Cryptococcus neoformans is a yeast of medical relevance, especially in immunocompromised patients, such as those affected by AIDS. This fungus can cause serious and sometimes drug-resistant systemic infections, being responsible for more than 180,000 deaths worldwide every year. Infection occurs predominantly through inhalation of fungal propagules, leading to a pulmonary infection that can evolve systematically, mainly affecting the central nervous system. Virulence factors of this encapsulated yeast include the presence of a polysaccharide capsule, proteins such as melanin, phospholipase and urease, in addition to the ability to form biofilms and, consequently, highly resistant strains. Additionally, the formation of biofilms hinders phagocytosis and drug permeation, compromising the effectiveness of antifungal treatments. Three-dimensional cell culture models are promising for studying fungus-host interactions, providing an environment more representative of in vivo conditions and helping to develop new therapeutic interventions for cryptococcosis.
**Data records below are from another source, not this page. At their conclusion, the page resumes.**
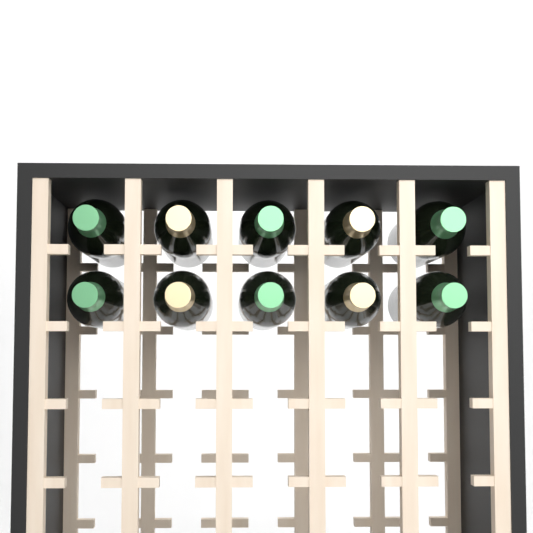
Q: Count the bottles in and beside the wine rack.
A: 10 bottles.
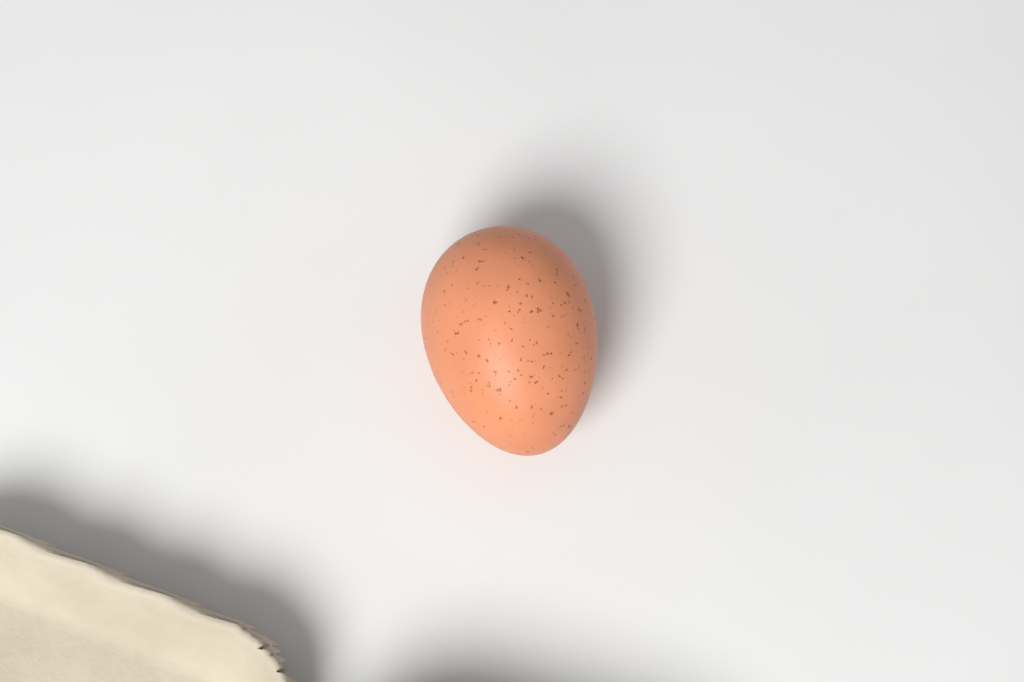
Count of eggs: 1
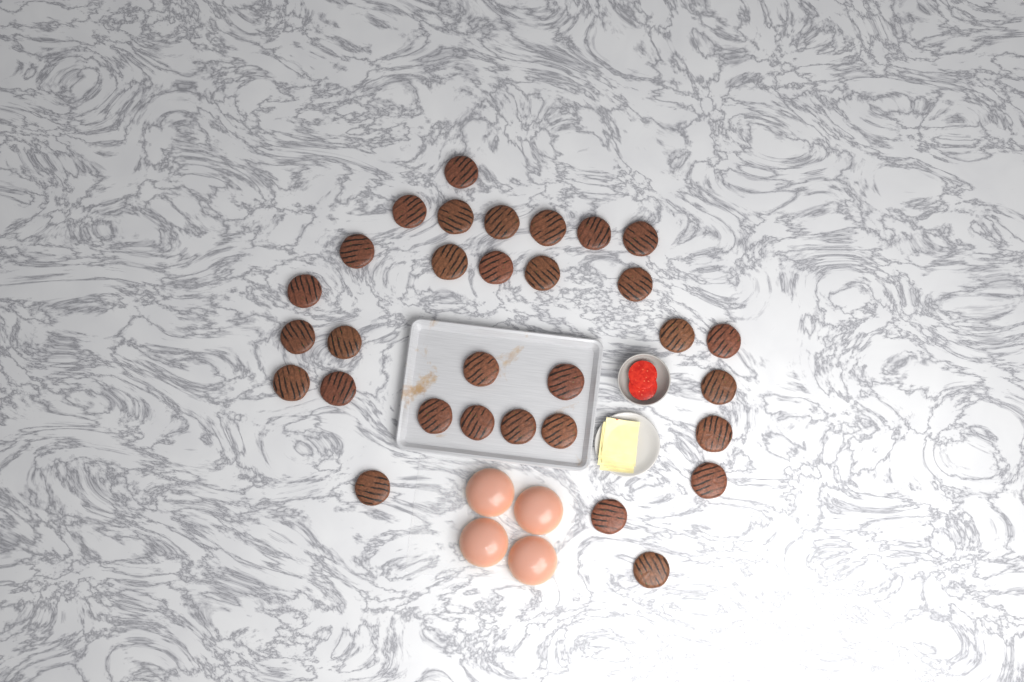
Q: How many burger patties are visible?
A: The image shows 31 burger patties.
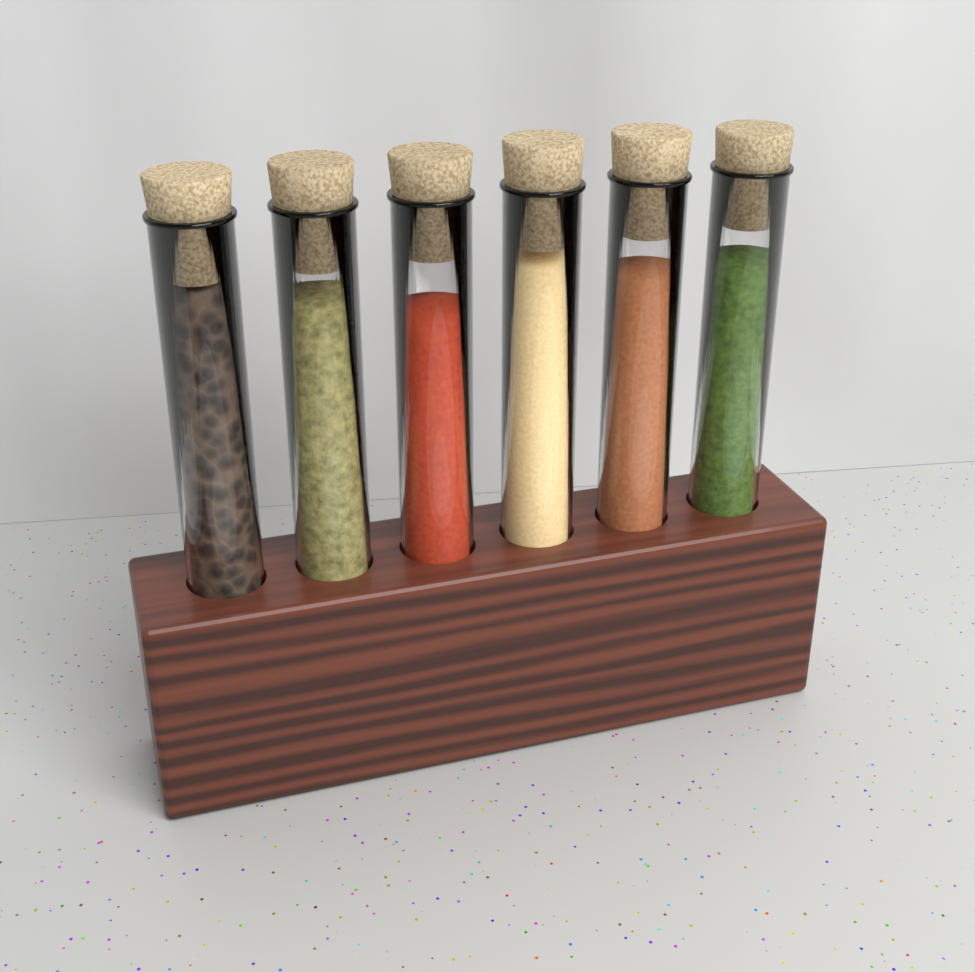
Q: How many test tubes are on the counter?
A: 6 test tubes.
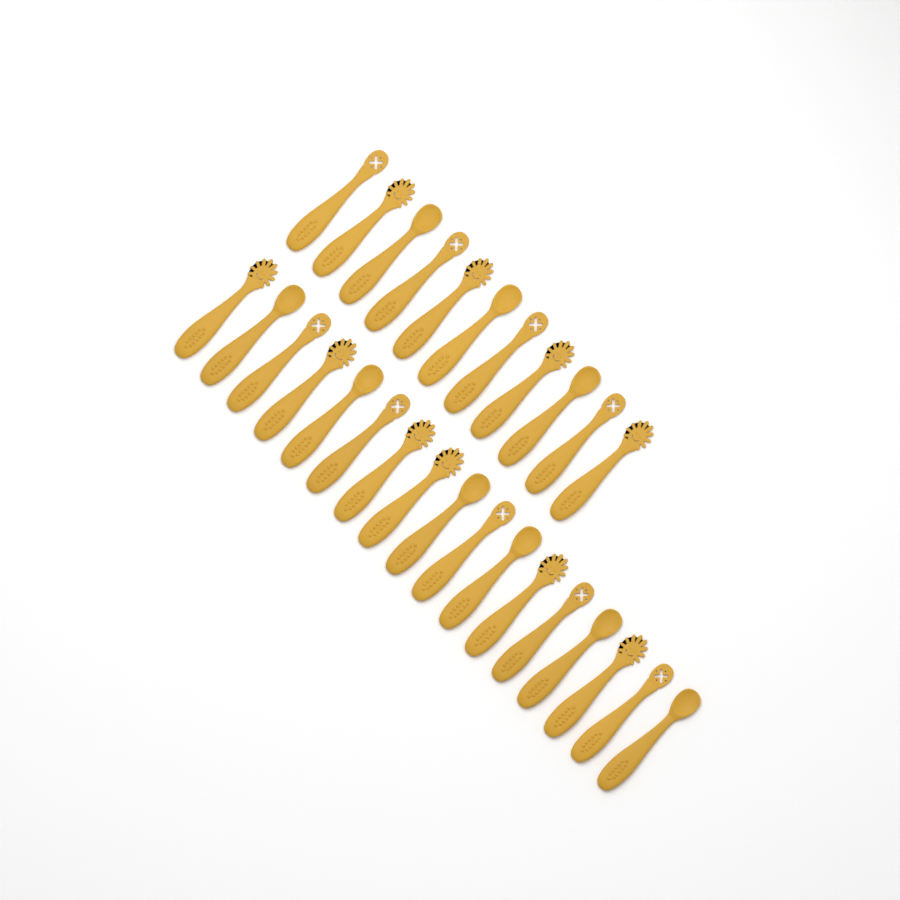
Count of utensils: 28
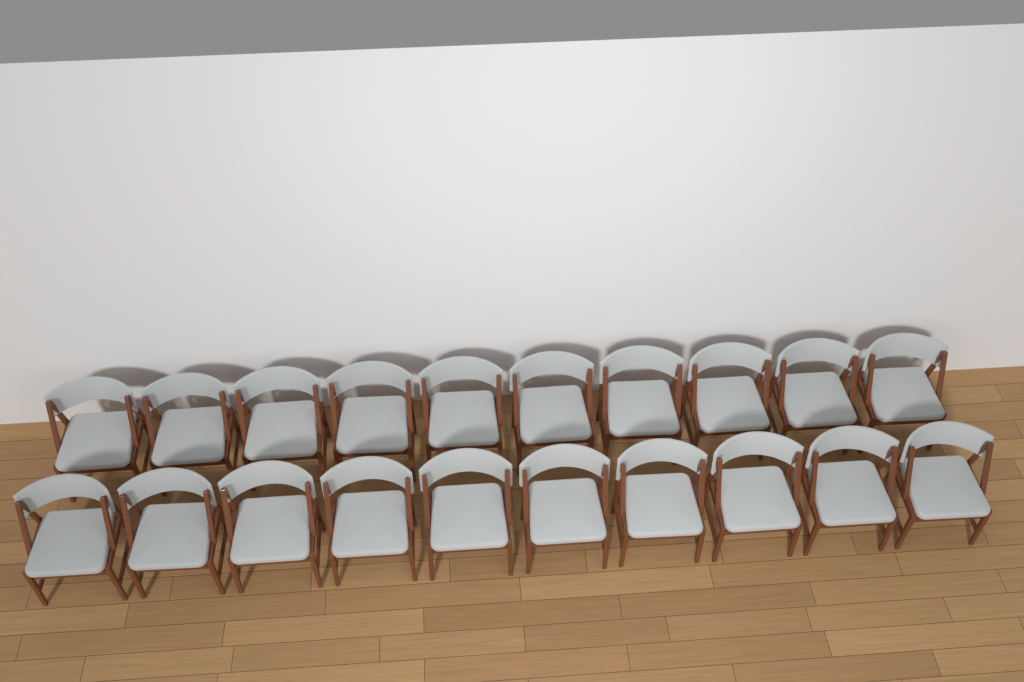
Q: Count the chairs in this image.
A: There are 20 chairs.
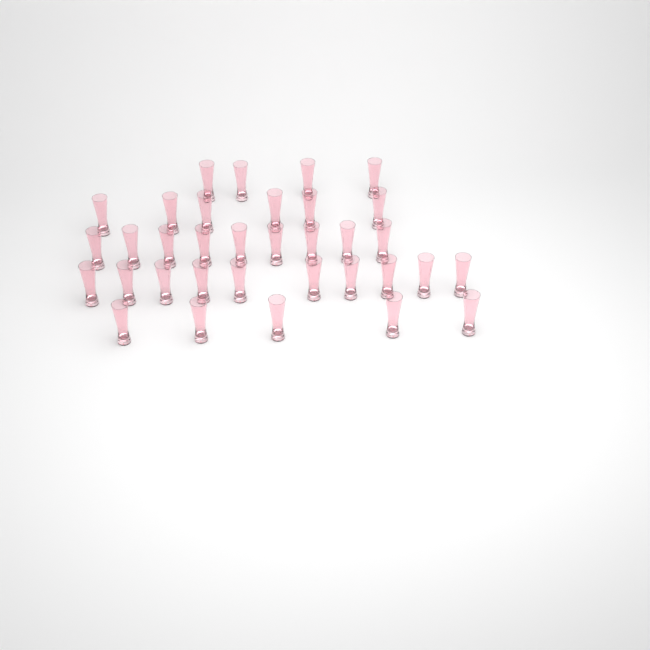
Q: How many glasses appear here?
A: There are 34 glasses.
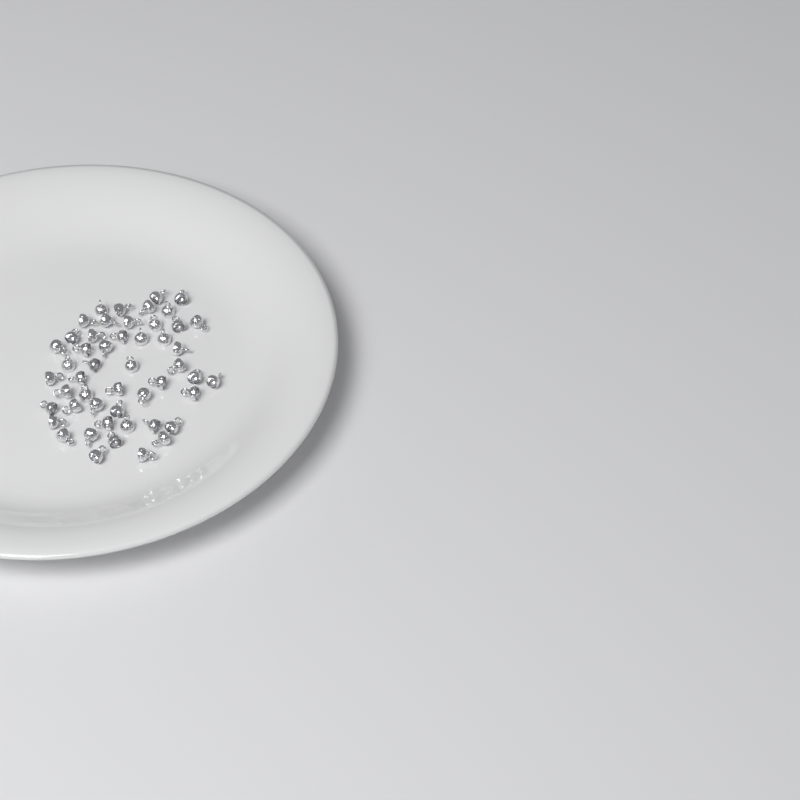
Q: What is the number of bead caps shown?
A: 50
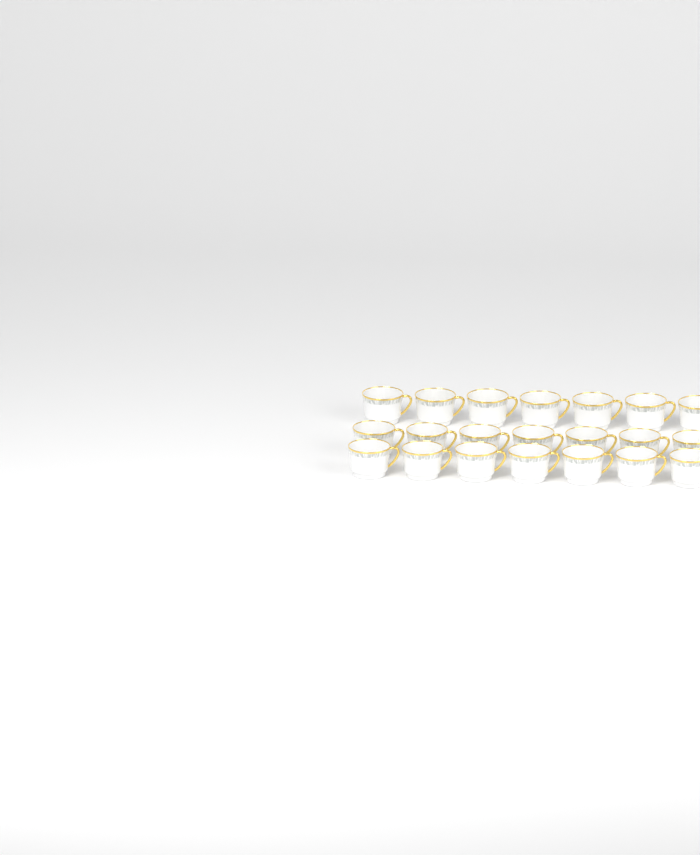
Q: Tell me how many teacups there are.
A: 21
With the purpose of evaluating proteins associated with the virulence of the Cryptococcus neoformans biofilm in a three-dimensional lung model, this study aims to evaluate the differential proteomic profile of the C. neoformans biofilm through infection in the three-dimensional lung model composed of the MRC-5, A549 lineages and THP-1, perform the quantification of transcripts of proteins differentially expressed in infected biofilm and planktonic in the three-dimensional model using mass spectrometry and bioinformatics tools, verify the relative expression of genes associated with proteins of interest by the qRT-PCR method, and finally validate these proteins in infection by comparing monolayer and three-dimensional models through the quantification of fluorescence with specific labels in multiphoton microscopy. With the data obtained, we intend to open a range of possibilities, from biofilm markers to possible therapeutic targets.